The latest addition to Paul Schrader’s “night worker” oeuvre (comprising his screenplay for Taxi Driver, as well as his direction of 1980’s American Gigolo and 1992’s Light Sleeper), The Walker positions another of Schrader’s male “misfits” in a culture which threatens to eat him whole—but unlike the mesmerizing Gere in Gigolo or DeNiro in Taxi Driver, Woody Harrelson’s Carter Page III seems closer to Woody in Toy Story: he’s wooden and unreal.  His depiction of a gay man appears to have lifted from an unpublished Truman Capote novella.  That accent—heavens!  As if he were just learning to speak again after a near-fatal accident. 

In early February 1980, American Gigolo was released.  It was not the first film about sex workers, but it was certainly the biggest film with the most buzz about sex workers who were male.  In San Francisco, where I was living, the opening night lines circled the block.  Richard Gere was fresh off the success of his moody triumphs in Looking for Mr. Goodbar and Days of Heaven.  The soundtrack was by disco wiz Giorgio Moroder, with Deborah Harry of Blondie singing “Call Me”—and the costumes by a little-known Italian designer by the name of Giorgio Armani.  And on that chilly San Francisco night, the boys had come out in droves—wearing their  individualized versions of that iconic film poster of a slouchy Gere with his soft-shouldered Armani blazer.  Everyone wanted to be a hustler that night. 

Schrader’s Gigolo was probably a watershed moment in the legitimization of the sex worker, and pornography, industry in American society.  Alas, no cultural moment seems destined to be captured in Schrader’s latest work. 

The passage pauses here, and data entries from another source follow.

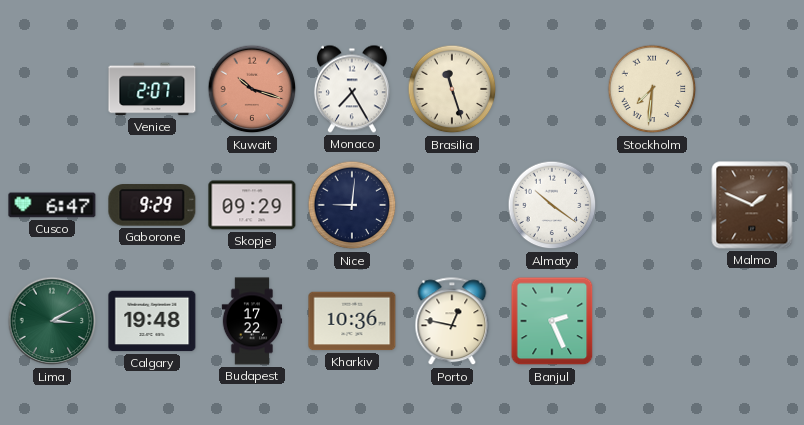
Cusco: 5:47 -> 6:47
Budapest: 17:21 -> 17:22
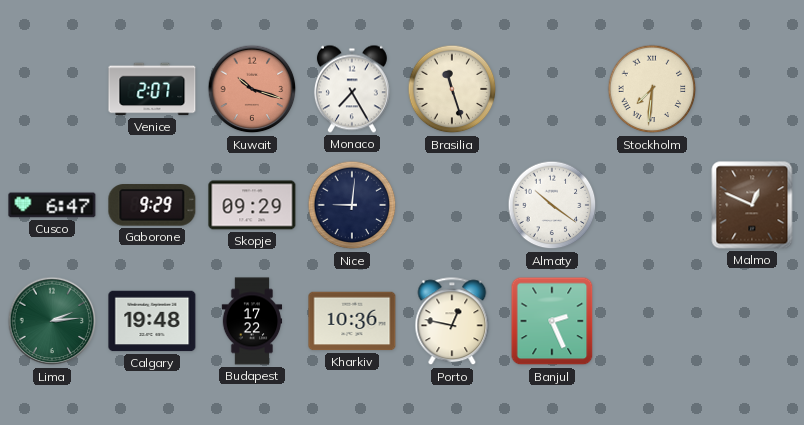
Malmo: 1:49 -> 12:49
Lima: 3:10 -> 2:14
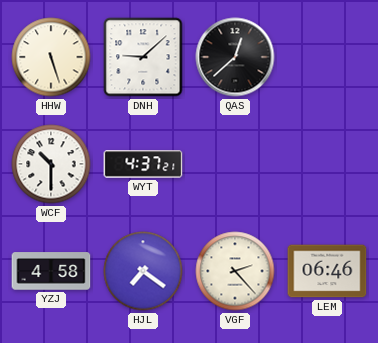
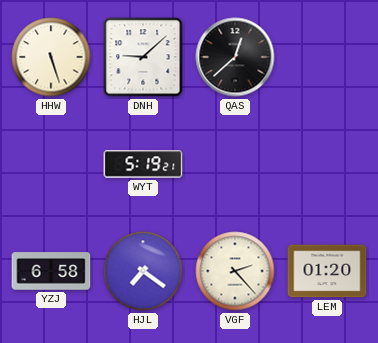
WCF: 10:30 -> none
WYT: 4:37 -> 5:19
YZJ: 4:58 -> 6:58
LEM: 06:46 -> 01:20
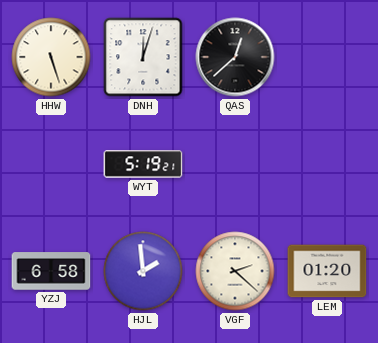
DNH: 9:08 -> 12:03
HJL: 7:21 -> 1:59
VGF: 2:23 -> 2:22
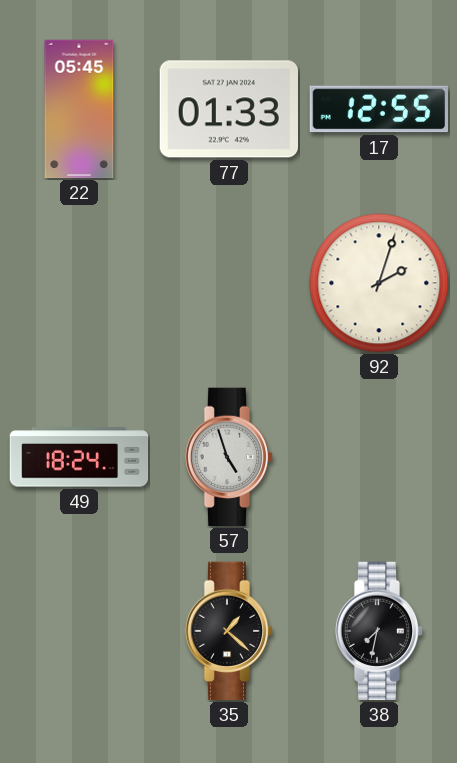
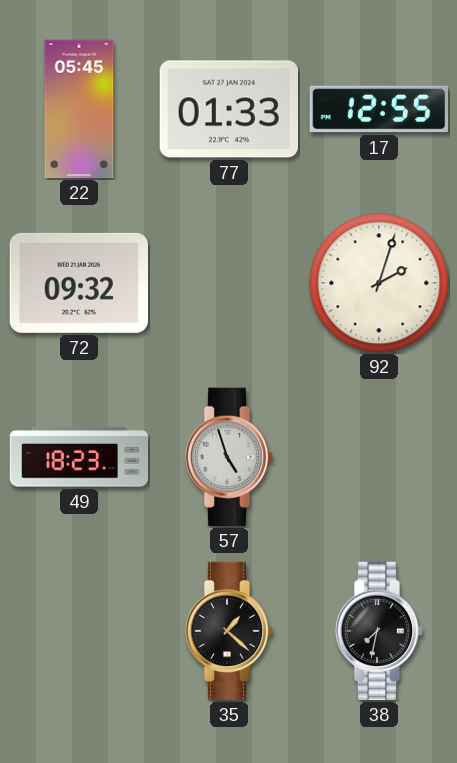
72: none -> 09:32
49: 18:24 -> 18:23
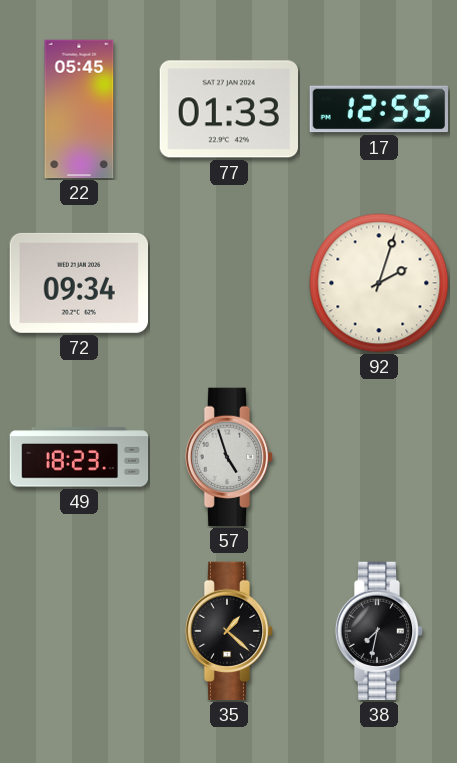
72: 09:32 -> 09:34
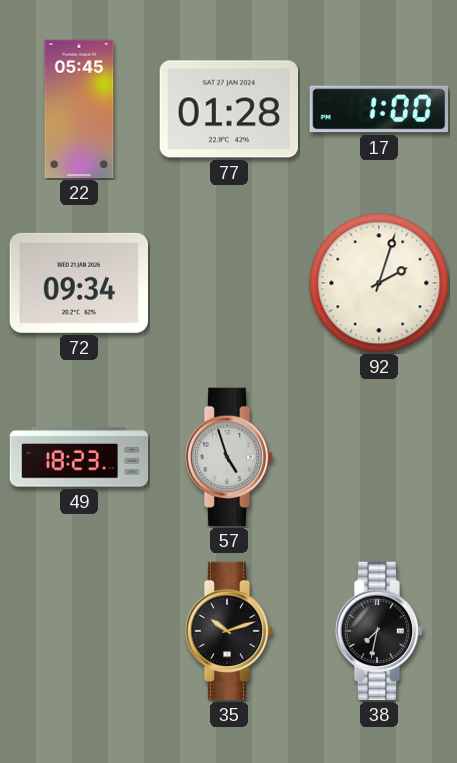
77: 01:33 -> 01:28
17: 12:55 -> 1:00
35: 1:22 -> 10:12
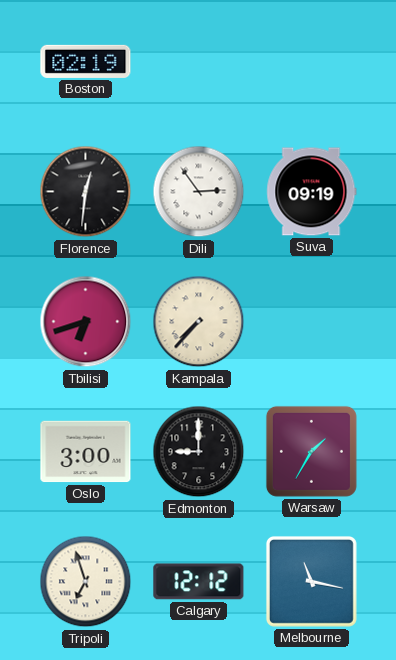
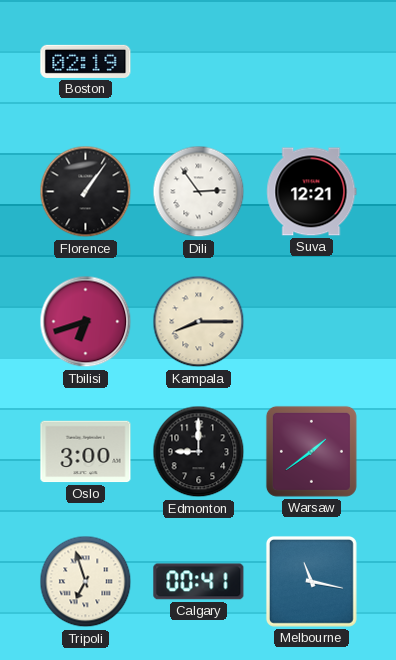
Florence: 12:31 -> 1:06
Suva: 09:19 -> 12:21
Kampala: 7:37 -> 8:15
Warsaw: 1:35 -> 1:39
Calgary: 12:12 -> 00:41
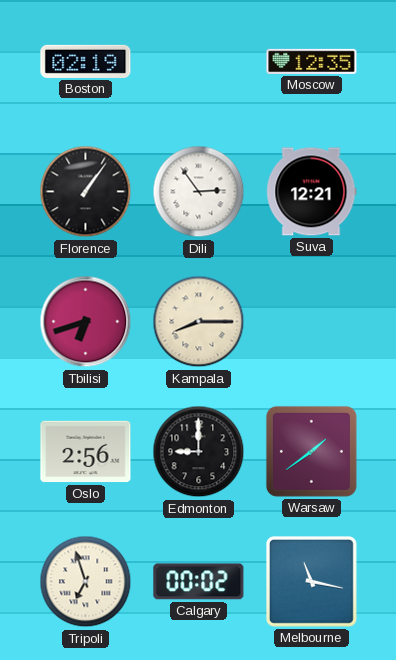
Moscow: none -> 12:35
Oslo: 3:00 -> 2:56
Calgary: 00:41 -> 00:02
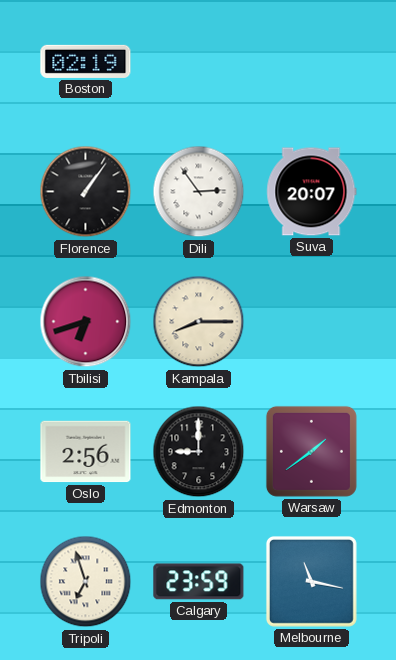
Moscow: 12:35 -> none
Suva: 12:21 -> 20:07
Calgary: 00:02 -> 23:59
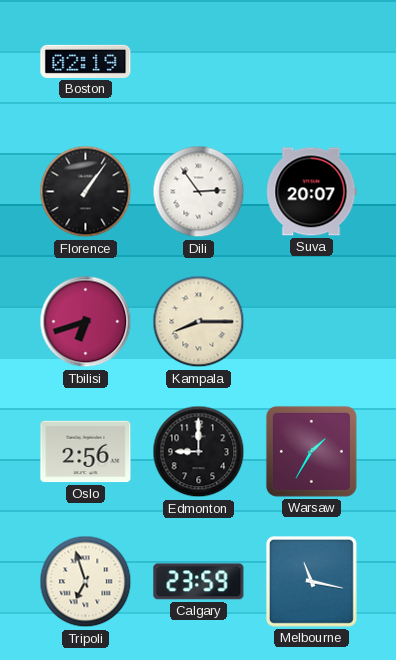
Warsaw: 1:39 -> 1:35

And so on to the after-party at Angler’s Resort, which, interestingly enough is located on a section of Washington Avenue once better known for sex workers than boutique resorts.  The new owners are committed to cleaning up the neighborhood (which should be joy to the ears of the owners of the Astor Hotel, the lone redoubt of chi-chi digs in a nabe customarily assaulted by night’s more colorful characters) and, to their credit, the restaurant Maison d’Azur is already bringing a bit of the French Riviera to a strip of Washington more accustomed to looking like the seedier parts of Marseilles.  The sleek interior design has been done by J. Wallace Tutt, the eye behind Versace’s Casa Casuarina on Ocean, and at the after-party, the brand-new Pool House, with its triplex villas, had been commissioned to serve as one of the party’s bars—with a bartender named Ariel who brought Richard Gere’s Julian Kaye right back to mind.  Which only goes to prove: good things do come around again, even if in slightly different forms.